_Your goal_.
Please return every record exactly, with no pictures included.

[Stored records]
○ ○ ○ ○

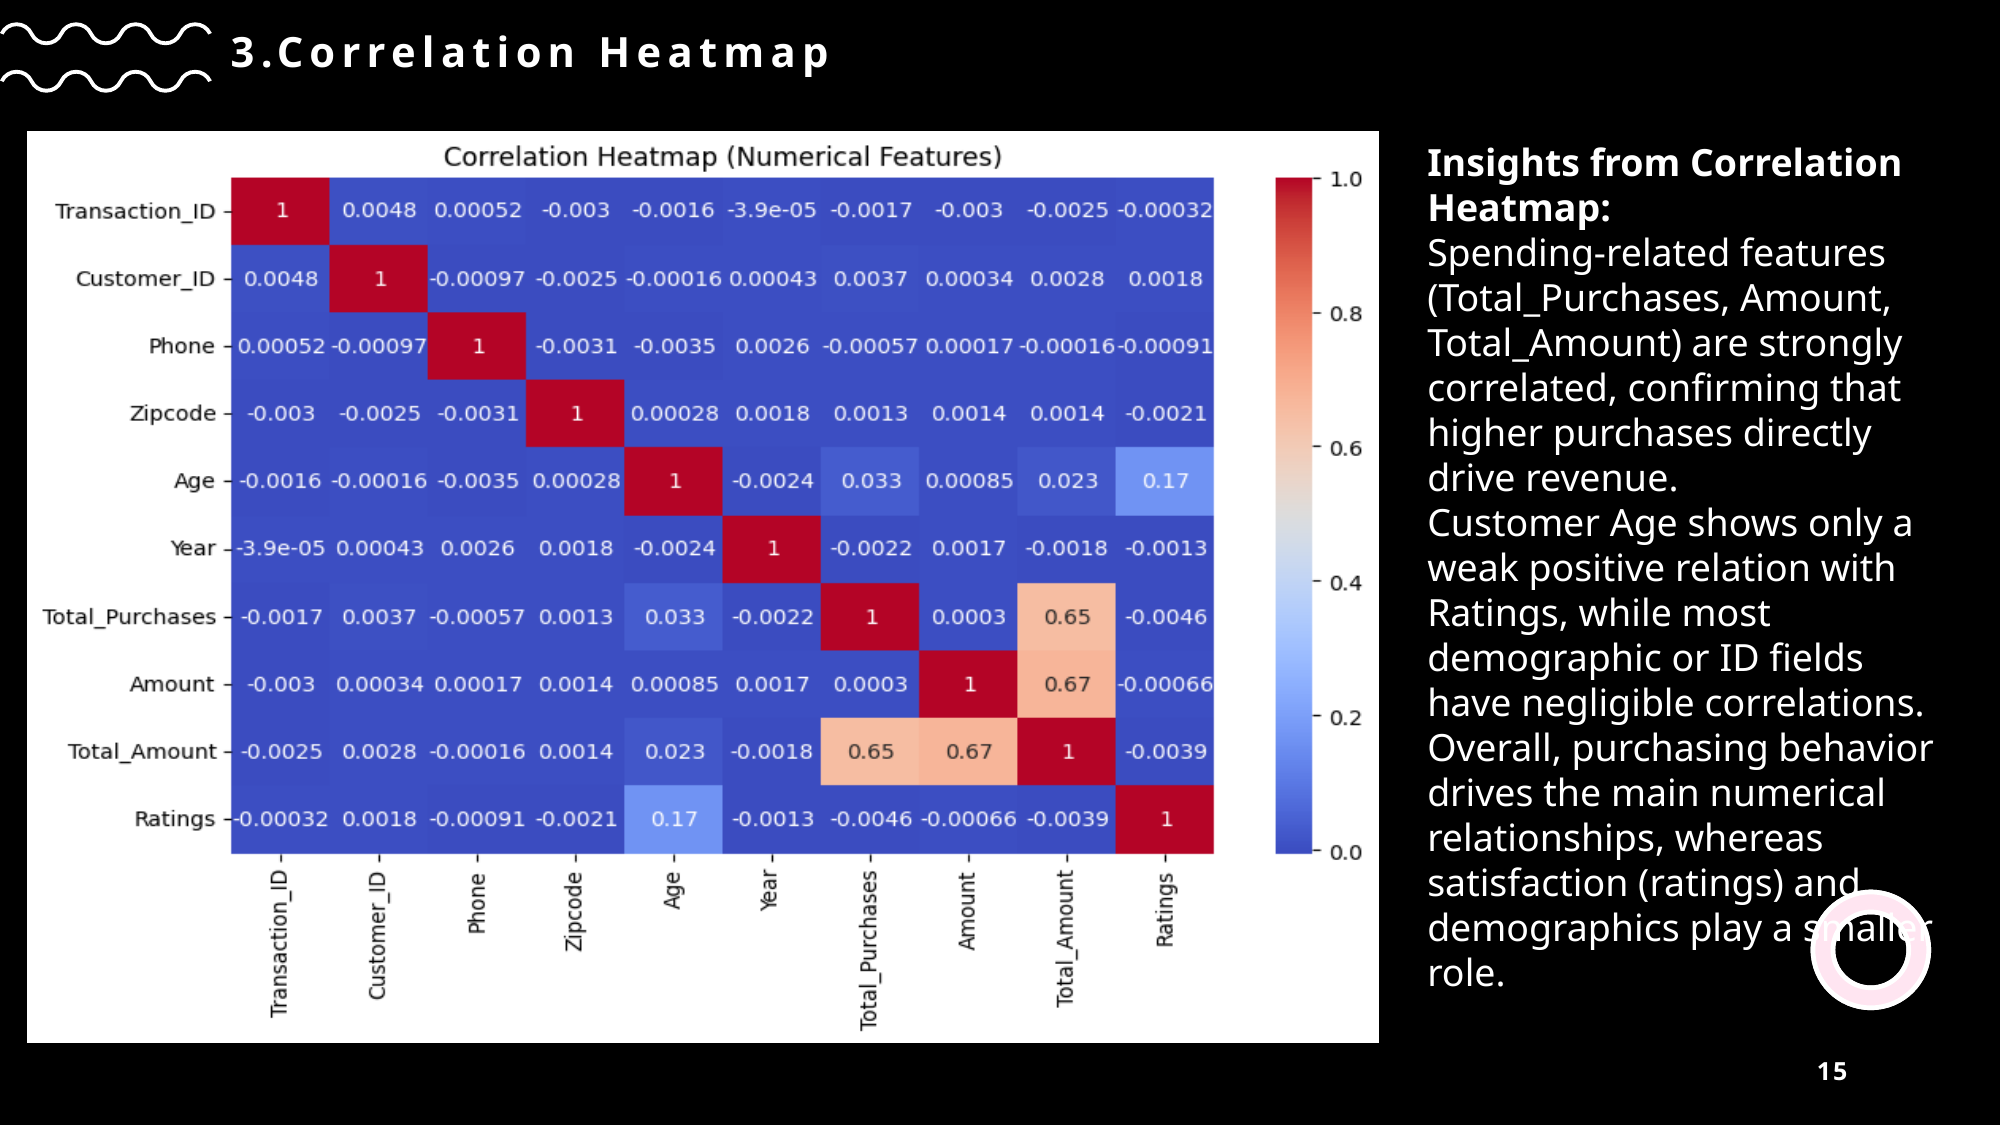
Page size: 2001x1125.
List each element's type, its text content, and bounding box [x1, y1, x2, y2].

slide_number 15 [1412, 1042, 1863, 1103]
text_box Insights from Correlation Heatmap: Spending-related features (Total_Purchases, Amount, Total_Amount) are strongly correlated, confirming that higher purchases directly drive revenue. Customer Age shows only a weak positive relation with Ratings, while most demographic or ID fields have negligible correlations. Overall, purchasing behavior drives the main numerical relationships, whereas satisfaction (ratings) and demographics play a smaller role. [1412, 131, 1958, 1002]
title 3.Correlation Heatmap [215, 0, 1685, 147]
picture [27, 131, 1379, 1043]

○ ○ ○ ○

_Result for this task_.
Page size: 2001x1125.
List each element's type, its text content, and bounding box [x1, y1, x2, y2].

slide_number 15 [1412, 1042, 1863, 1103]
text_box Insights from Correlation Heatmap: Spending-related features (Total_Purchases, Amount, Total_Amount) are strongly correlated, confirming that higher purchases directly drive revenue. Customer Age shows only a weak positive relation with Ratings, while most demographic or ID fields have negligible correlations. Overall, purchasing behavior drives the main numerical relationships, whereas satisfaction (ratings) and demographics play a smaller role. [1412, 131, 1958, 1002]
title 3.Correlation Heatmap [215, 0, 1685, 147]
picture [27, 131, 1379, 1043]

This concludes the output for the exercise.